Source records
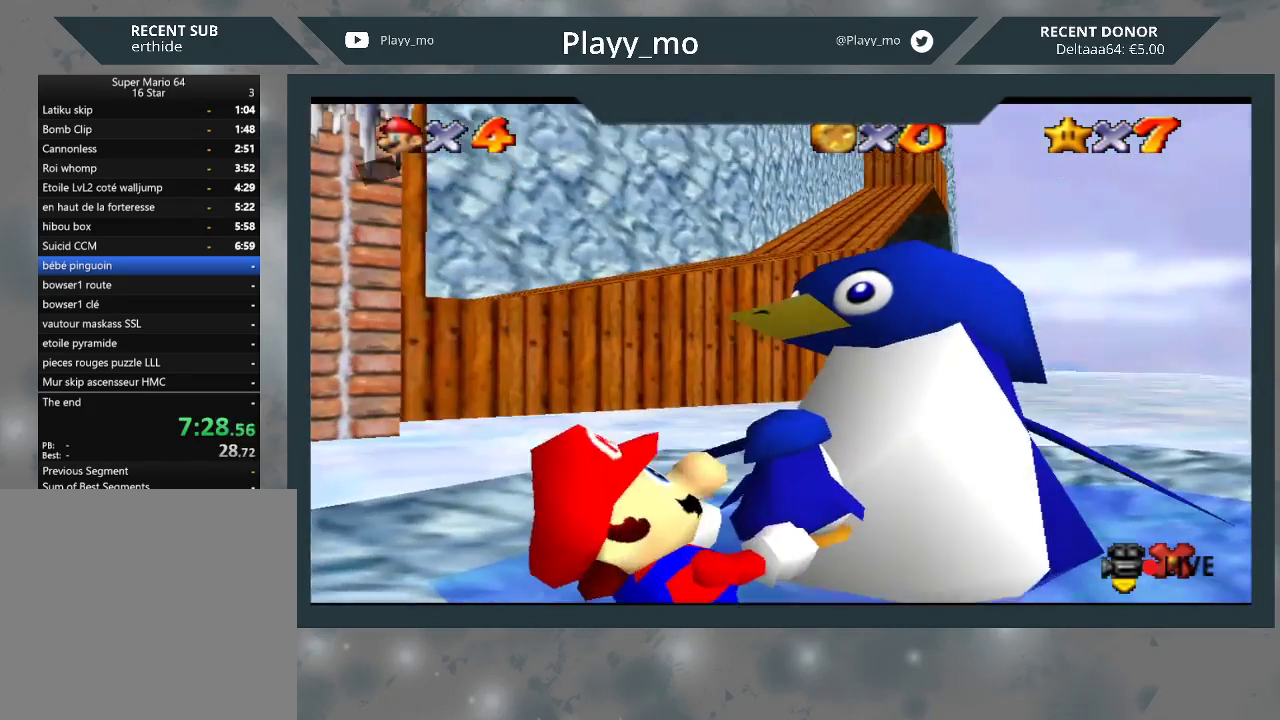
{"buttons": [], "left_stick": "center", "right_stick": "center", "events": [[33, "A", "up"], [100, "A", "down"], [200, "A", "up"], [267, "A", "down"], [367, "A", "up"]]}
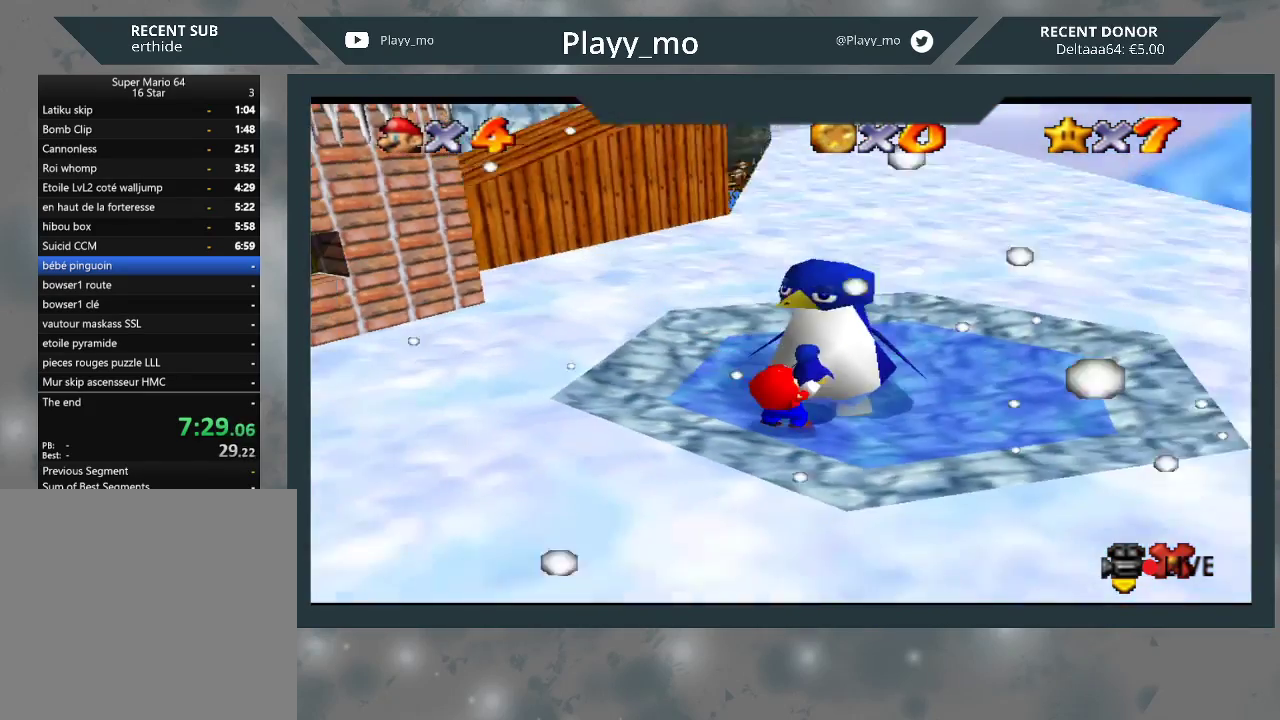
{"buttons": [], "left_stick": "center", "right_stick": "center", "events": []}
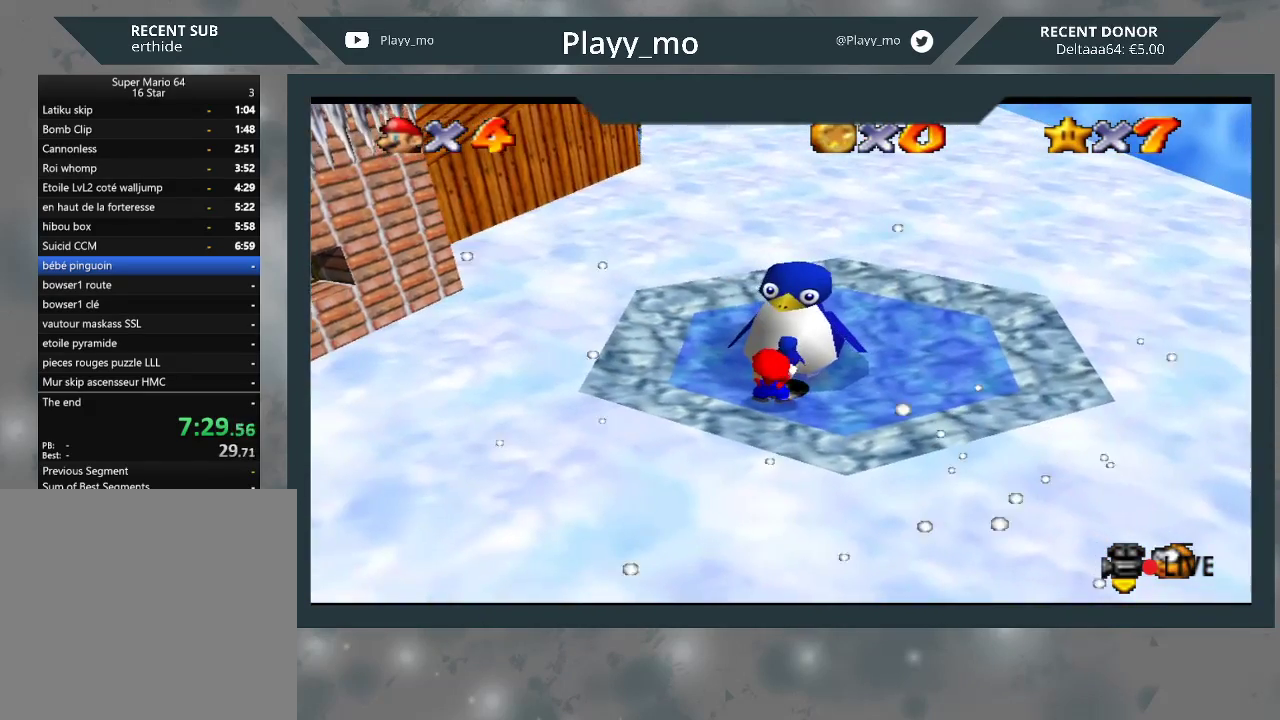
{"buttons": [], "left_stick": "center", "right_stick": "center", "events": []}
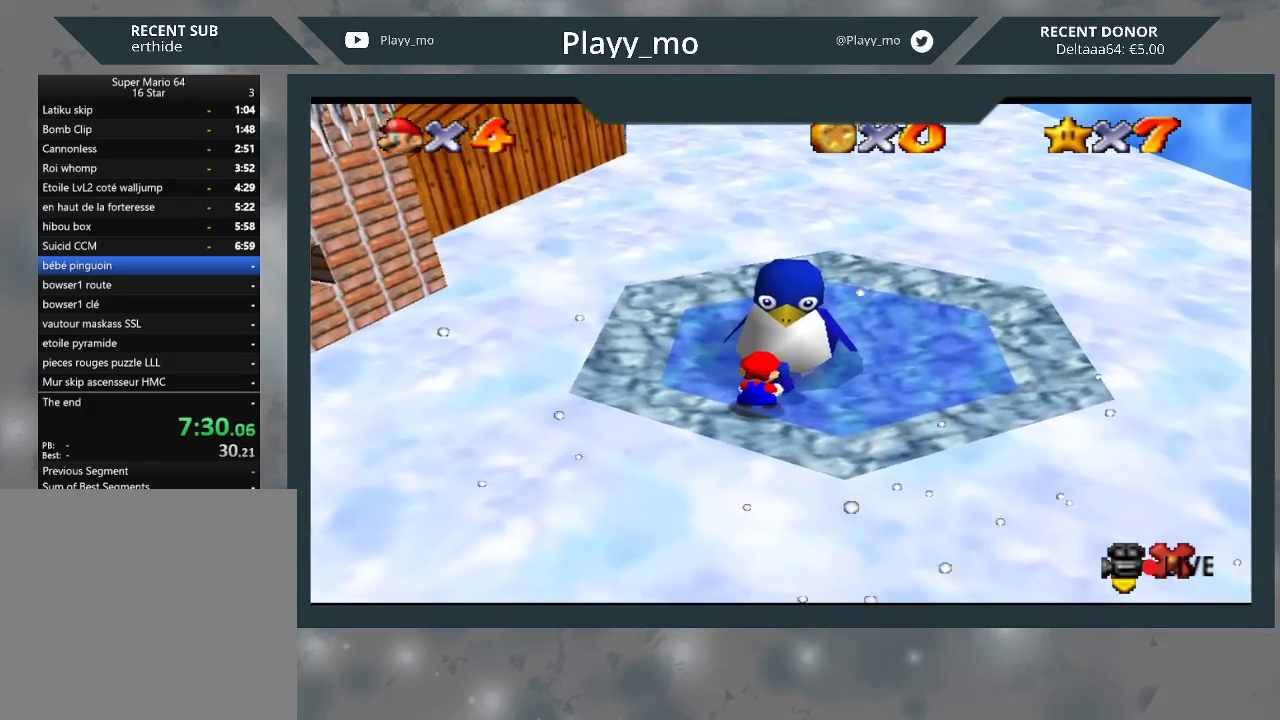
{"buttons": [], "left_stick": "center", "right_stick": "center", "events": []}
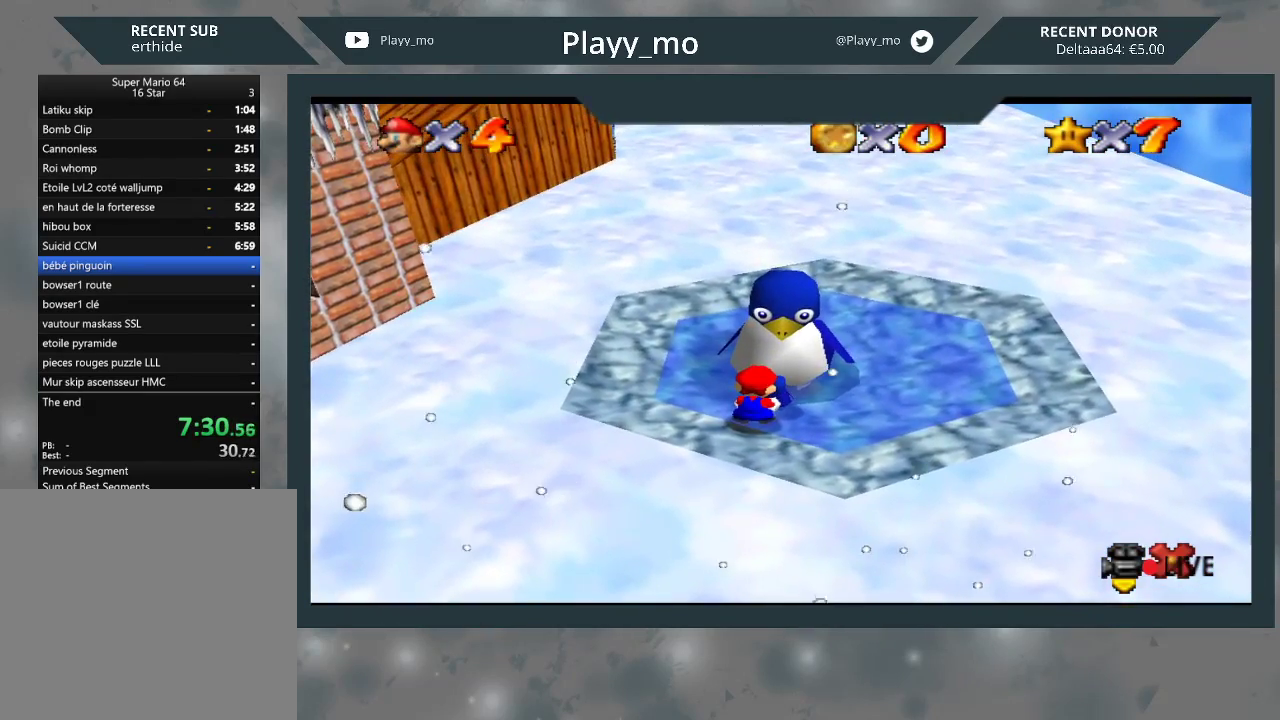
{"buttons": [], "left_stick": "center", "right_stick": "center", "events": []}
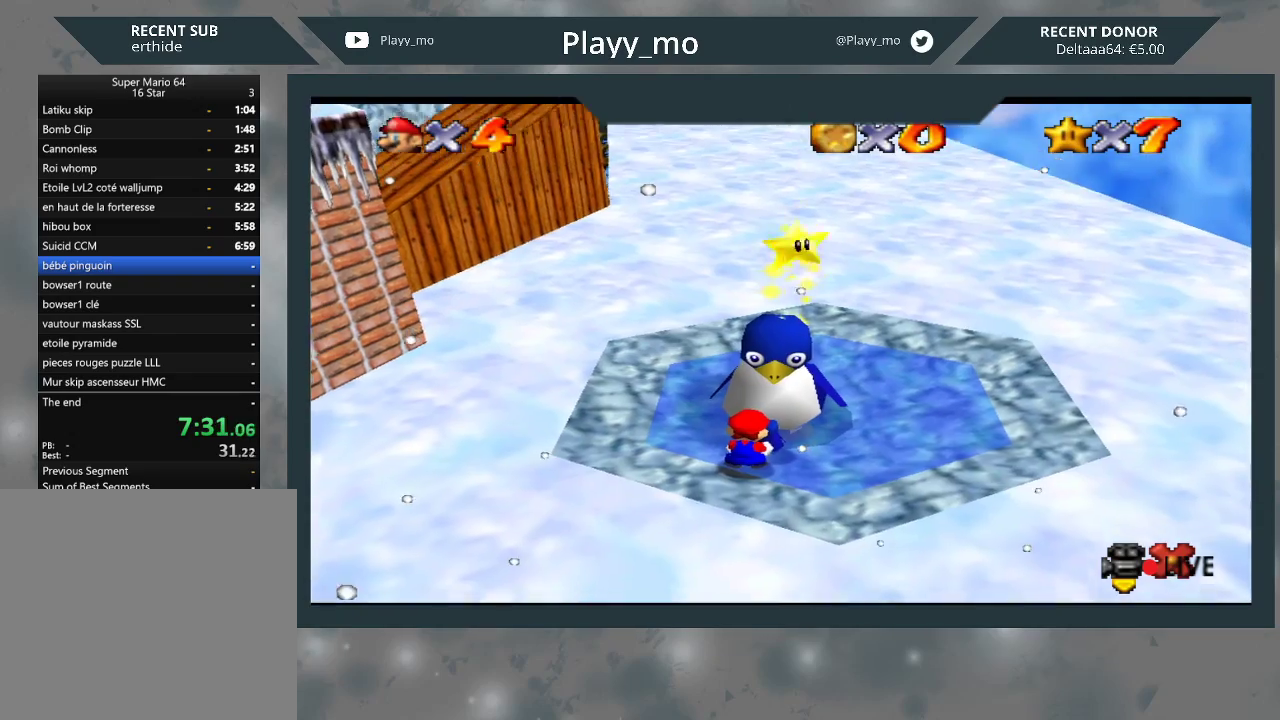
{"buttons": [], "left_stick": "center", "right_stick": "center", "events": []}
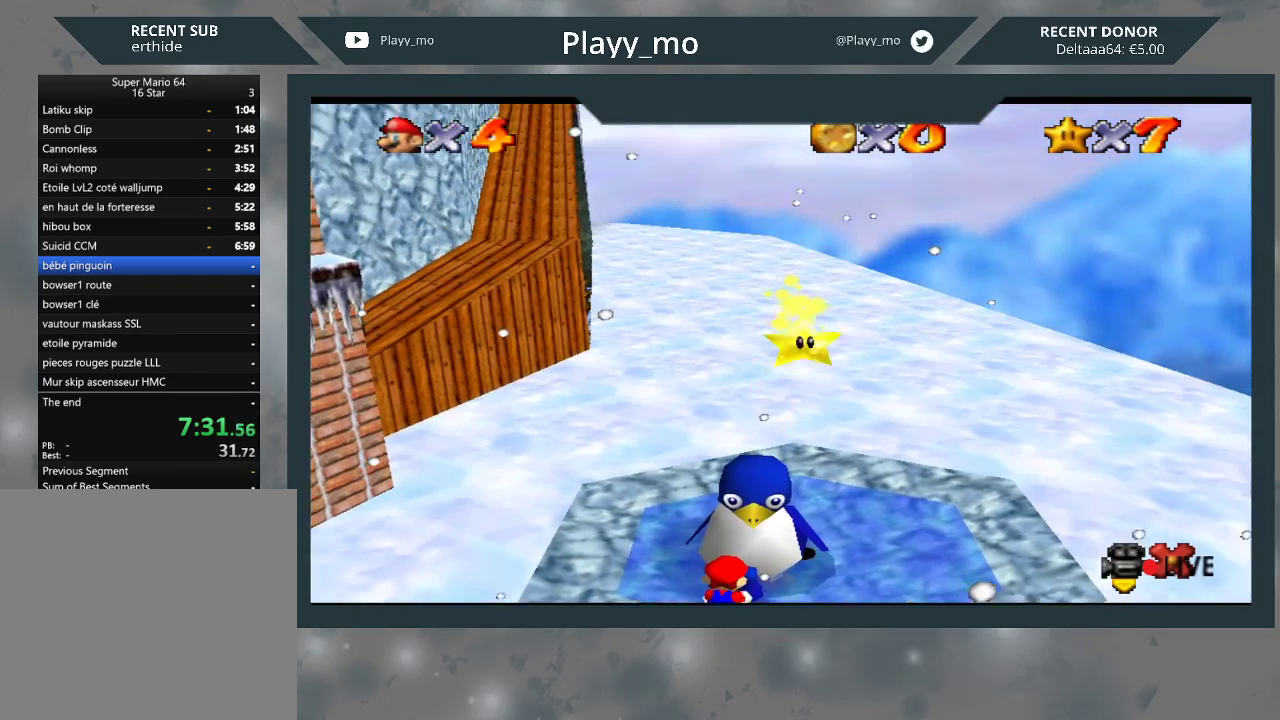
{"buttons": [], "left_stick": "center", "right_stick": "center", "events": [[133, "A", "down"], [267, "A", "up"]]}
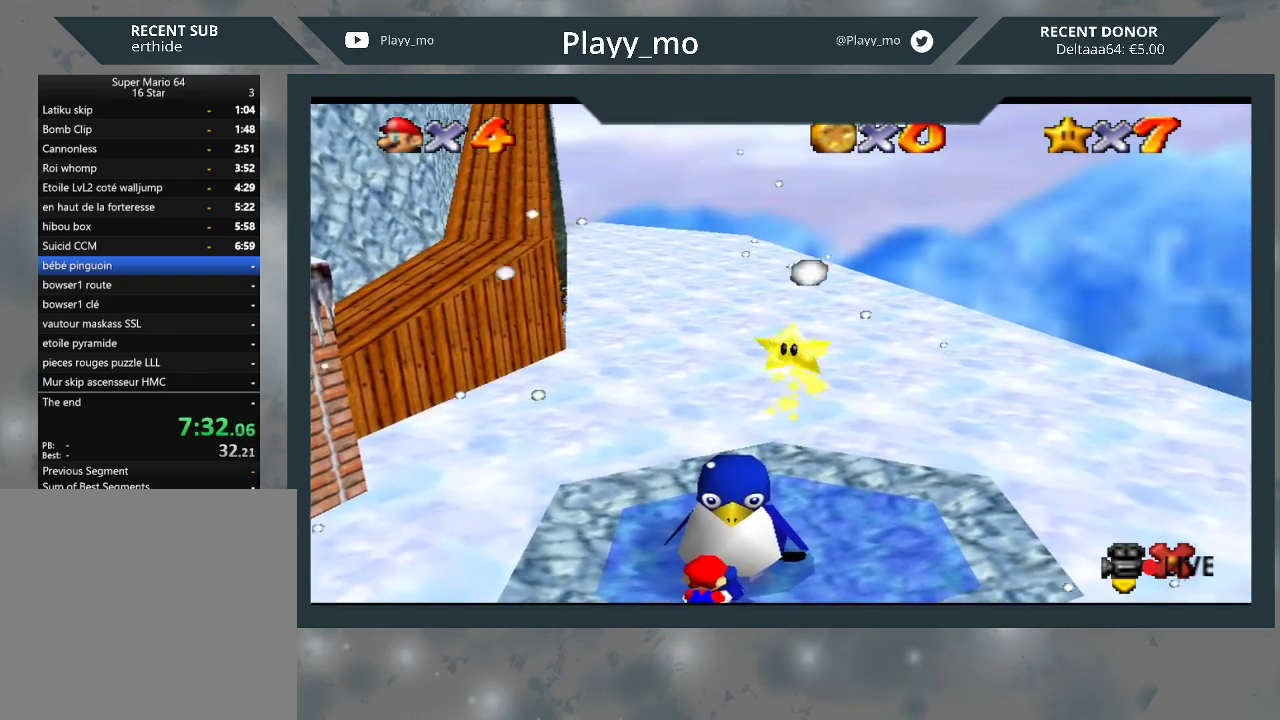
{"buttons": [], "left_stick": "center", "right_stick": "center", "events": []}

ABOUT THIS EXERCISE
Images are to be excluded, and each record above written out word for word.

COMPLETED EXERCISE
{"buttons": [], "left_stick": "center", "right_stick": "center", "events": [[33, "A", "up"], [100, "A", "down"], [200, "A", "up"], [267, "A", "down"], [367, "A", "up"]]}
{"buttons": [], "left_stick": "center", "right_stick": "center", "events": []}
{"buttons": [], "left_stick": "center", "right_stick": "center", "events": []}
{"buttons": [], "left_stick": "center", "right_stick": "center", "events": []}
{"buttons": [], "left_stick": "center", "right_stick": "center", "events": []}
{"buttons": [], "left_stick": "center", "right_stick": "center", "events": []}
{"buttons": [], "left_stick": "center", "right_stick": "center", "events": [[133, "A", "down"], [267, "A", "up"]]}
{"buttons": [], "left_stick": "center", "right_stick": "center", "events": []}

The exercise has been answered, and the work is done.